Bird’s Nest Soup
Bird’s Nest Soup is a delicacy made from the intricate nests of edible-nest swiftlets. This luxurious and nourishing soup is prized for its unique texture and nutritional benefits.
Nutrition
Calories: 180cal
Carbohydrate: 8g
Protein: 15g
Fat: 7g
Cholesterol: – -mg
Sodium: 500mg
Difficulty Level: easy
20 min Prep
1 hr Cook
1 hr 20 min Total
4 Servings
Ingredients
- 2 dried bird’s nests (about 50 grams)
- 2 cups chicken stock
- 2 cups water
- 100 grams lean chicken breast, sliced
- 1 teaspoon ginger, thinly sliced
- 2 egg whites
- 1 tablespoon cornstarch
- 2 tablespoons water (for cornstarch slurry)
- Salt, to taste
- White pepper, to taste
- 1 teaspoon sesame oil
- Chopped spring onions, for garnish
Instructions
- Soak the dried bird’s nests in cool water for 4-6 hours until they are soft. Drain and remove any impurities or feathers gently with a pair of tweezers.

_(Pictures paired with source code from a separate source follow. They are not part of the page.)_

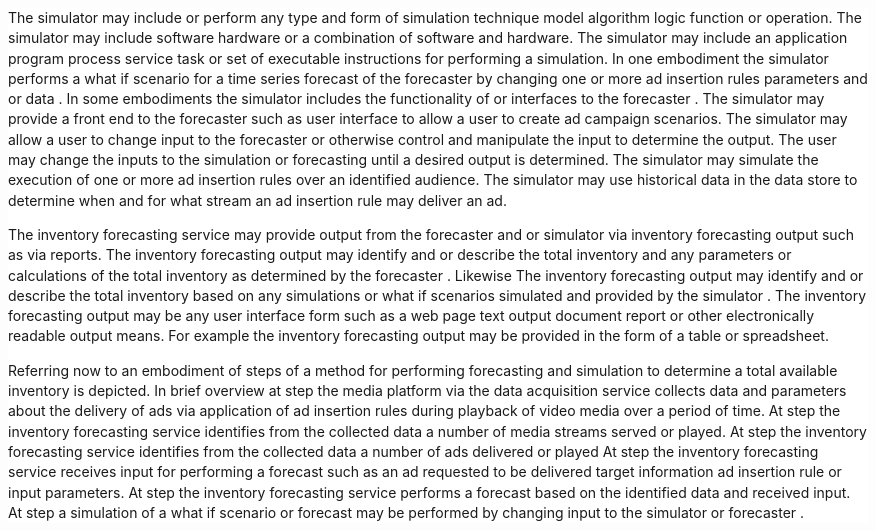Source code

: The simulator may include or perform any type and form of simulation technique model algorithm logic function or operation. The simulator may include software hardware or a combination of software and hardware. The simulator may include an application program process service task or set of executable instructions for performing a simulation. In one embodiment the simulator performs a what if scenario for a time series forecast of the forecaster by changing one or more ad insertion rules parameters and or data . In some embodiments the simulator includes the functionality of or interfaces to the forecaster . The simulator may provide a front end to the forecaster such as user interface to allow a user to create ad campaign scenarios. The simulator may allow a user to change input to the forecaster or otherwise control and manipulate the input to determine the output. The user may change the inputs to the simulation or forecasting until a desired output is determined. The simulator may simulate the execution of one or more ad insertion rules over an identified audience. The simulator may use historical data in the data store to determine when and for what stream an ad insertion rule may deliver an ad.

The inventory forecasting service may provide output from the forecaster and or simulator via inventory forecasting output such as via reports. The inventory forecasting output may identify and or describe the total inventory and any parameters or calculations of the total inventory as determined by the forecaster . Likewise The inventory forecasting output may identify and or describe the total inventory based on any simulations or what if scenarios simulated and provided by the simulator . The inventory forecasting output may be any user interface form such as a web page text output document report or other electronically readable output means. For example the inventory forecasting output may be provided in the form of a table or spreadsheet.

Referring now to an embodiment of steps of a method for performing forecasting and simulation to determine a total available inventory is depicted. In brief overview at step the media platform via the data acquisition service collects data and parameters about the delivery of ads via application of ad insertion rules during playback of video media over a period of time. At step the inventory forecasting service identifies from the collected data a number of media streams served or played. At step the inventory forecasting service identifies from the collected data a number of ads delivered or played At step the inventory forecasting service receives input for performing a forecast such as an ad requested to be delivered target information ad insertion rule or input parameters. At step the inventory forecasting service performs a forecast based on the identified data and received input. At step a simulation of a what if scenario or forecast may be performed by changing input to the simulator or forecaster .

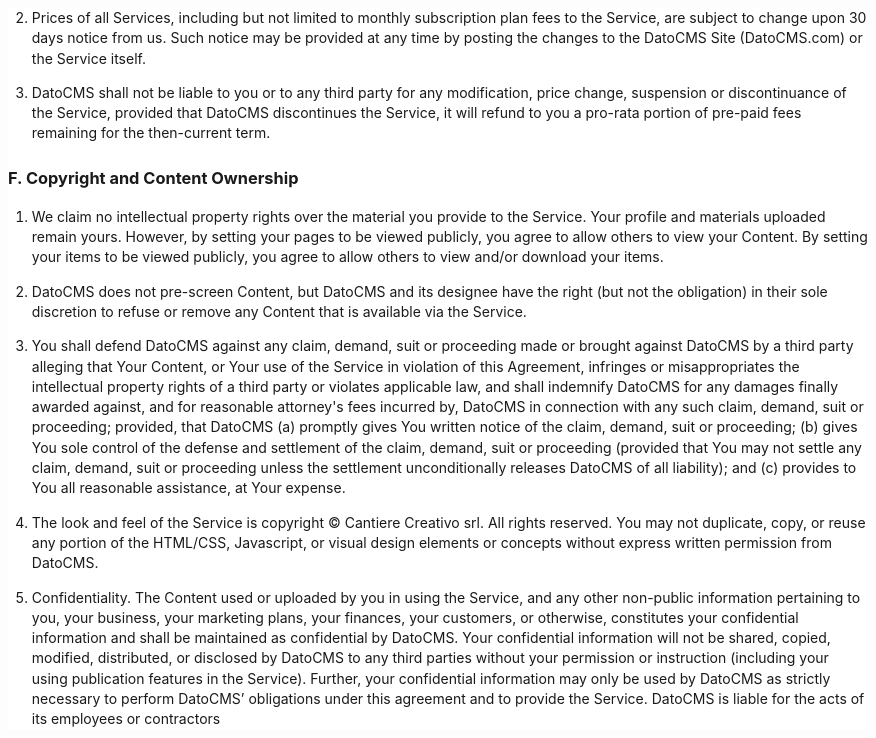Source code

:2. Prices of all Services,
including but not limited to monthly subscription plan fees to the Service,
are subject to change upon 30 days notice from us.
Such notice may be provided at any time by posting the changes to
the DatoCMS Site (DatoCMS.com) or the Service itself.

3. DatoCMS shall not be liable to you or to any third party for any modification,
price change,
suspension or discontinuance of the Service,
provided that DatoCMS discontinues the Service,
it will refund to you a pro-rata portion of pre-paid fees
remaining for the then-current term.

### F. Copyright and Content Ownership

1. We claim no intellectual property rights over
the material you provide to the Service.
Your profile and materials uploaded remain yours.
However,
by setting your pages to be viewed publicly,
you agree to allow others to view your Content.
By setting your items to be viewed publicly,
you agree to allow others to view and/or download your items.

2. DatoCMS does not pre-screen Content,
but DatoCMS and its designee have the right (but not the obligation)
in their sole discretion to refuse or remove any Content
that is available via the Service.

3. You shall defend DatoCMS against any claim, demand,
suit or proceeding made or brought against DatoCMS
by a third party alleging that Your Content,
or Your use of the Service in violation of this Agreement,
infringes or misappropriates the intellectual property rights
of a third party or violates applicable law,
and shall indemnify DatoCMS for any damages finally awarded against,
and for reasonable attorney's fees incurred by,
DatoCMS in connection with any such claim, demand, suit or proceeding;
provided, that DatoCMS (a) promptly gives You written notice of the claim,
demand, suit or proceeding;
(b) gives You sole control of the defense and settlement of the claim,
demand, suit or proceeding (provided that You may not settle any claim,
demand, suit or proceeding unless the settlement unconditionally releases
DatoCMS of all liability);
and (c) provides to You all reasonable assistance, at Your expense.

4. The look and feel of the Service is copyright © Cantiere Creativo srl.
All rights reserved.
You may not duplicate, copy, or reuse any portion of the HTML/CSS, Javascript,
or visual design elements or concepts
without express written permission from DatoCMS.

5. Confidentiality. The Content used or uploaded by you in using the Service,
and any other non-public information pertaining to you,
your business, your marketing plans, your finances, your customers,
or otherwise,
constitutes your confidential information
and shall be maintained as confidential by DatoCMS.
Your confidential information will not be shared, copied, modified, distributed,
or disclosed by DatoCMS to any third parties
without your permission or instruction
(including your using publication features in the Service).
Further, your confidential information may only be used by DatoCMS
as strictly necessary to perform DatoCMS’ obligations
under this agreement and to provide the Service.
DatoCMS is liable for the acts of its employees or contractors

- Bring a medium pot of water to a boil. Add the bird’s nests and simmer for about 10 minutes. Drain the nests and set them aside.
- In a large pot, combine the chicken stock, water, ginger, and chicken breast slices. Bring to a boil over medium-high heat. Reduce the heat, cover, and simmer for 20 minutes to let the flavors meld.
- Remove the ginger slices from the pot. Add in the prepared bird’s nests. Simmer gently for another 20 minutes.
- While the soup is simmering, beat the egg whites until slightly frothy. Slowly stir them into the soup to create egg ribbons.
- In a small bowl, mix the cornstarch with the water to make a slurry. Gradually add it to the soup, stirring constantly, until the soup thickens slightly.
- Season the soup with salt and white pepper to taste. Add the sesame oil for extra fragrance.
- Ladle the soup into bowls, garnish with chopped spring onions, and serve hot.